- Aim of the exercise -
All records, exactly as written, minus the pictures: copy them out.

────────

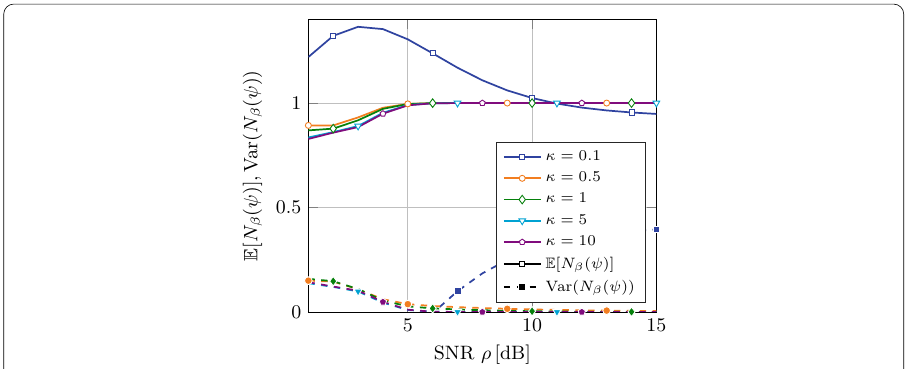
Fig. 9 Expectation and variance of the number of zero-crossings in the TI 5 dB, the expectation of the number of zero-crossings goes to one, while the variance converges to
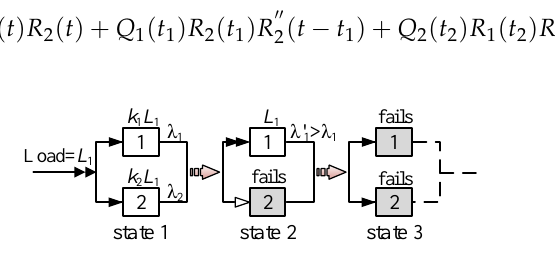
Figure 7. Load-sharing with two redundant components ( k 1 + k 2 = 1 )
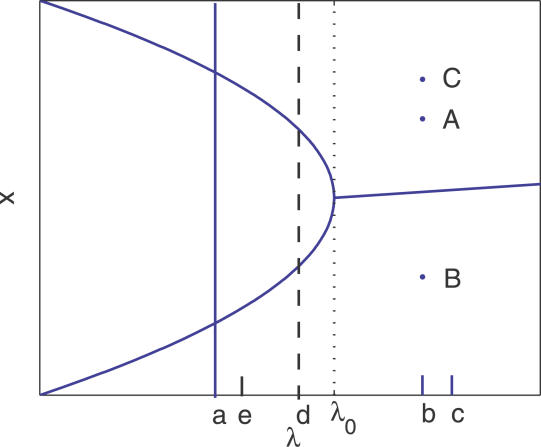
A Schematic Bifurcation Diagram with a Normal (Supercritical) Hopf Bifurcation for Illustrating the Transient Resetting Mechanism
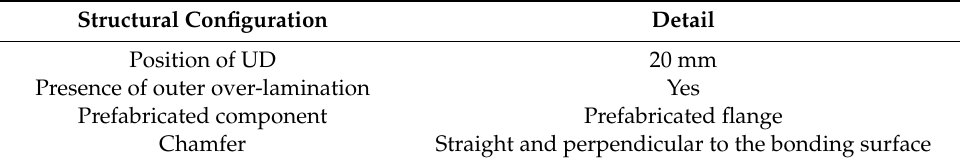
Table 3. Structural configurations of PC model.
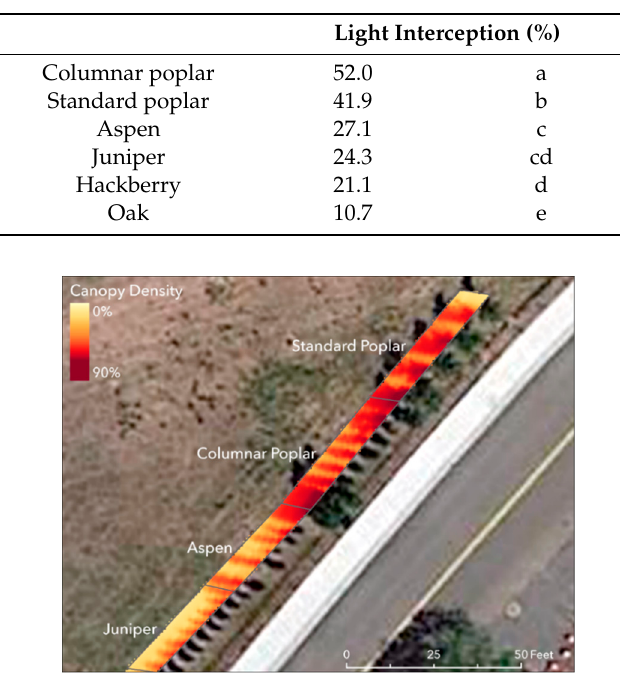
Figure 3. Density in the bottom 3 m of the canopy as measured by light interception. Spatial variability in light interception is shown superimposed on a satellite image (Google Earth) of part of the study area. The satellite image was not taken at the same day or time as the light interception measurements.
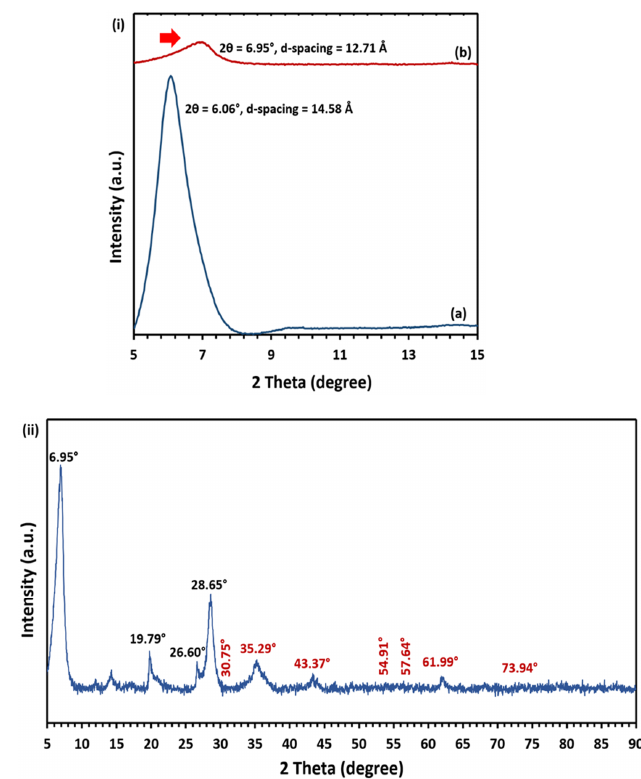
Figure 2. ( i ) XRD patterns of (a) pristine MMT and (b) MMT/CR/Fe 3 O 4 -NCs at 2θ = 5° to 15°, red arrow shows the right shift of the peak; ( ii ) full XRD pattern of MMT/CR/Fe 3 O 4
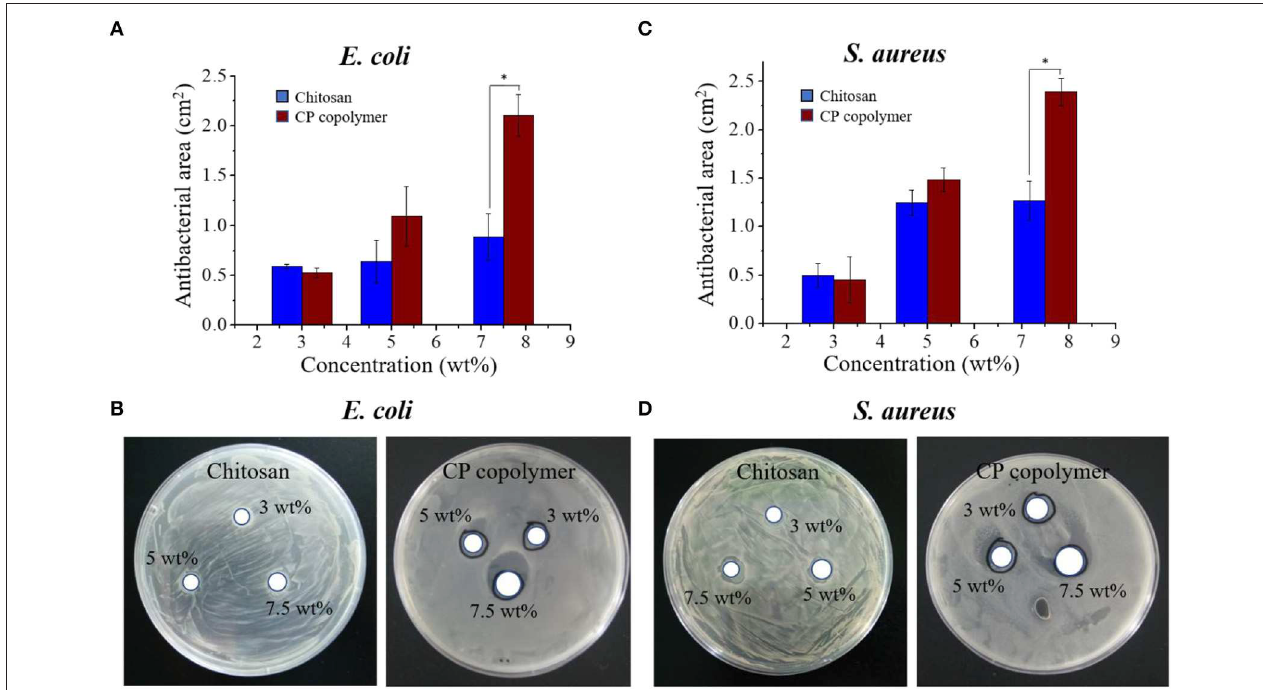
FIGURE 2 | (A) The antibacterial activity of the CP copolymer and chitosan against E. coli as determined by the antibacterial area during culture (24h, 37 ◦ C). (B) The antibacterial activity of the CP copolymer and chitosan against S. aureus as determined by the antibacterial area during culture (24h, 37 ◦ C). (C) The quantitative data analysis for (A) . (D) The quantitative data analysis for (B) . * p < 0.05.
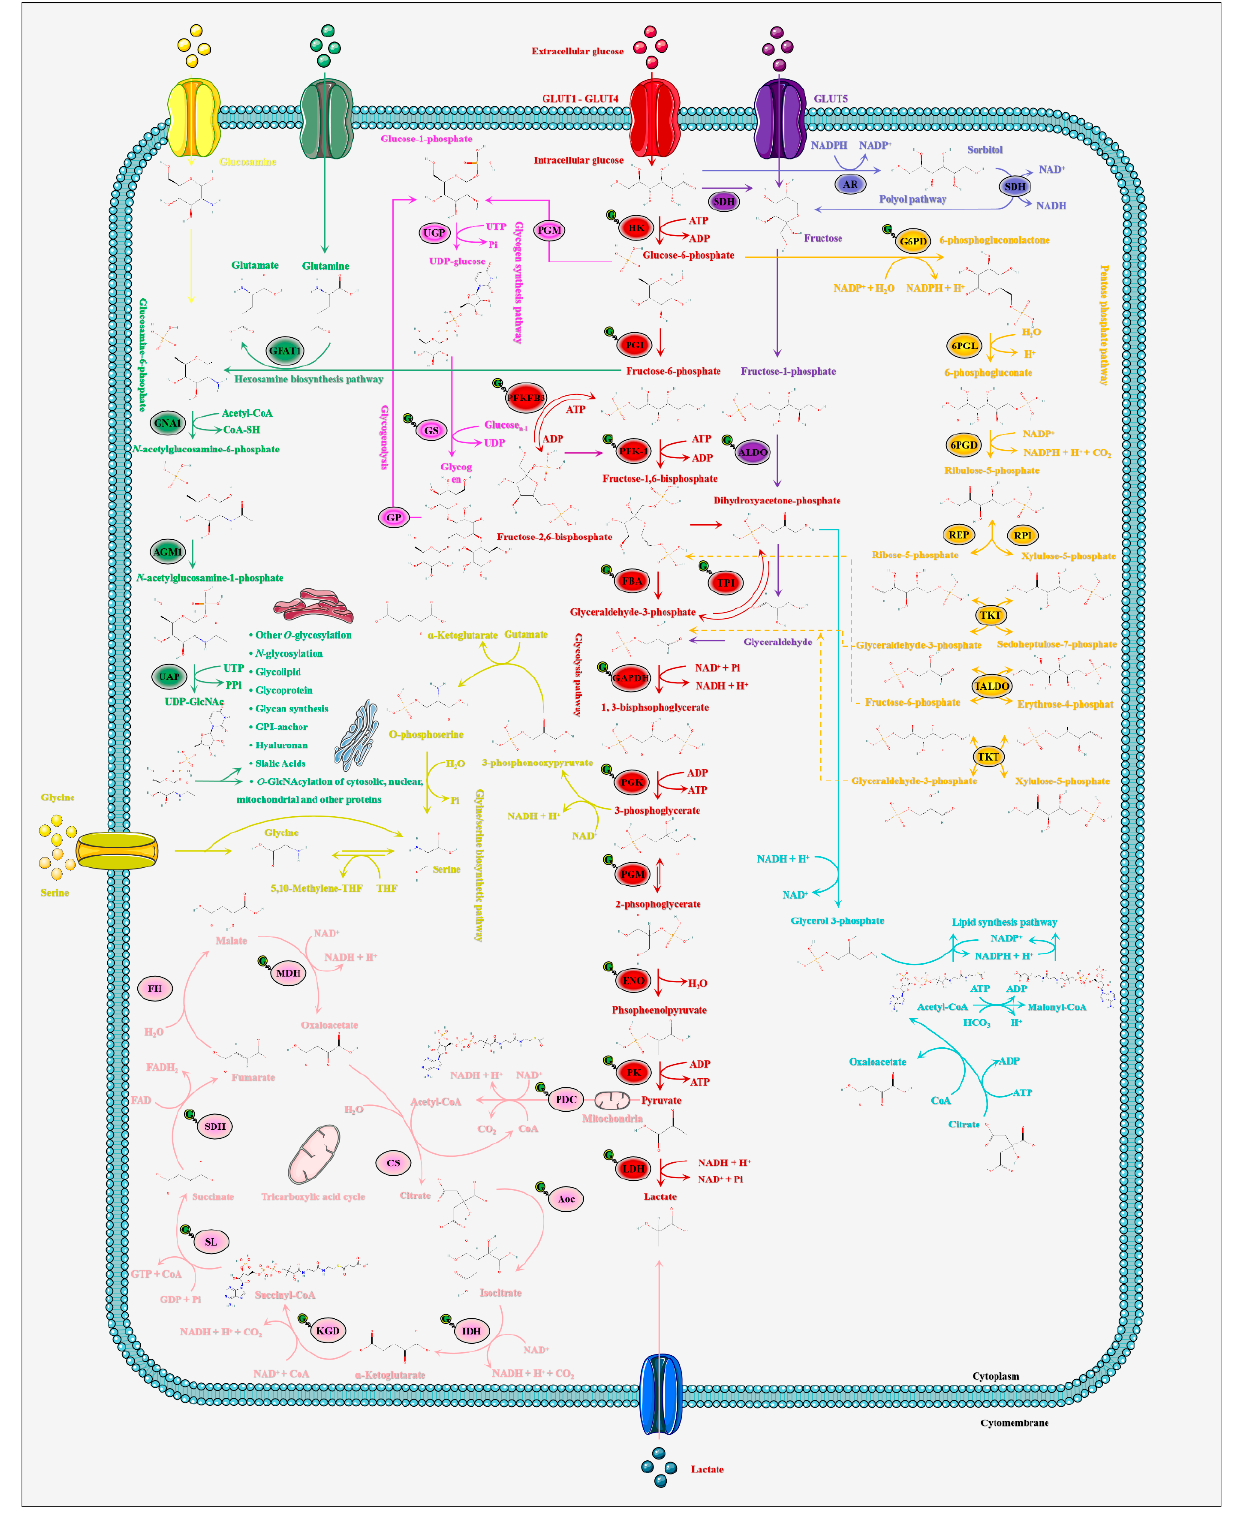
Figure 2. O -GlcNAcylation is linked by the HBP to nutrient availability and thus its regulation of the complex metabolic network. Two percent to 3% of intracellular glucose enters the HBP and undergoes a series of chemical reactions to produce the end product UDP-GlcNAc. The UDP-GlcNAc in the nucleus, cytoplasm and membrane is utilized for O -GlcNAcylation. UDP-GlcNAc makes the dynamic O -GlcNAcylation extremely sensitive to changes in cellular nutrients used as a sensor of the functional state of multiple pathways such as glycolysis, TCA cycle, pentose phosphate pathway (PPP), glycogen synthesis and catabolism, etc. Meanwhile, the interconversion of intermediates between the HBP, polyol pathway, fructose, PPP, glycogen, glycolysis and TCA cycle greatly enhanced the nutritional sensitivity of O -GlcNAcylation. A portion of UDP-GlcNAc is transported to the endoplasmic reticulum and the Golgi apparatus while being used for other O - glycosylation and N -glycosylation. Other fractions of UDP-GlcNAc are used for the biosynthesis of proteoglycans, hyaluronic acid, glycolipids, glycolphosphatidylinositol anchoring, etc.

────────

- Result -
Fig. 9 Expectation and variance of the number of zero-crossings in the TI 5 dB, the expectation of the number of zero-crossings goes to one, while the variance converges to
Figure 7. Load-sharing with two redundant components ( k 1 + k 2 = 1 )
A Schematic Bifurcation Diagram with a Normal (Supercritical) Hopf Bifurcation for Illustrating the Transient Resetting Mechanism
Table 3. Structural configurations of PC model.
Figure 3. Density in the bottom 3 m of the canopy as measured by light interception. Spatial variability in light interception is shown superimposed on a satellite image (Google Earth) of part of the study area. The satellite image was not taken at the same day or time as the light interception measurements.
Figure 2. ( i ) XRD patterns of (a) pristine MMT and (b) MMT/CR/Fe 3 O 4 -NCs at 2θ = 5° to 15°, red arrow shows the right shift of the peak; ( ii ) full XRD pattern of MMT/CR/Fe 3 O 4
FIGURE 2 | (A) The antibacterial activity of the CP copolymer and chitosan against E. coli as determined by the antibacterial area during culture (24h, 37 ◦ C). (B) The antibacterial activity of the CP copolymer and chitosan against S. aureus as determined by the antibacterial area during culture (24h, 37 ◦ C). (C) The quantitative data analysis for (A) . (D) The quantitative data analysis for (B) . * p < 0.05.
Figure 2. O -GlcNAcylation is linked by the HBP to nutrient availability and thus its regulation of the complex metabolic network. Two percent to 3% of intracellular glucose enters the HBP and undergoes a series of chemical reactions to produce the end product UDP-GlcNAc. The UDP-GlcNAc in the nucleus, cytoplasm and membrane is utilized for O -GlcNAcylation. UDP-GlcNAc makes the dynamic O -GlcNAcylation extremely sensitive to changes in cellular nutrients used as a sensor of the functional state of multiple pathways such as glycolysis, TCA cycle, pentose phosphate pathway (PPP), glycogen synthesis and catabolism, etc. Meanwhile, the interconversion of intermediates between the HBP, polyol pathway, fructose, PPP, glycogen, glycolysis and TCA cycle greatly enhanced the nutritional sensitivity of O -GlcNAcylation. A portion of UDP-GlcNAc is transported to the endoplasmic reticulum and the Golgi apparatus while being used for other O - glycosylation and N -glycosylation. Other fractions of UDP-GlcNAc are used for the biosynthesis of proteoglycans, hyaluronic acid, glycolipids, glycolphosphatidylinositol anchoring, etc.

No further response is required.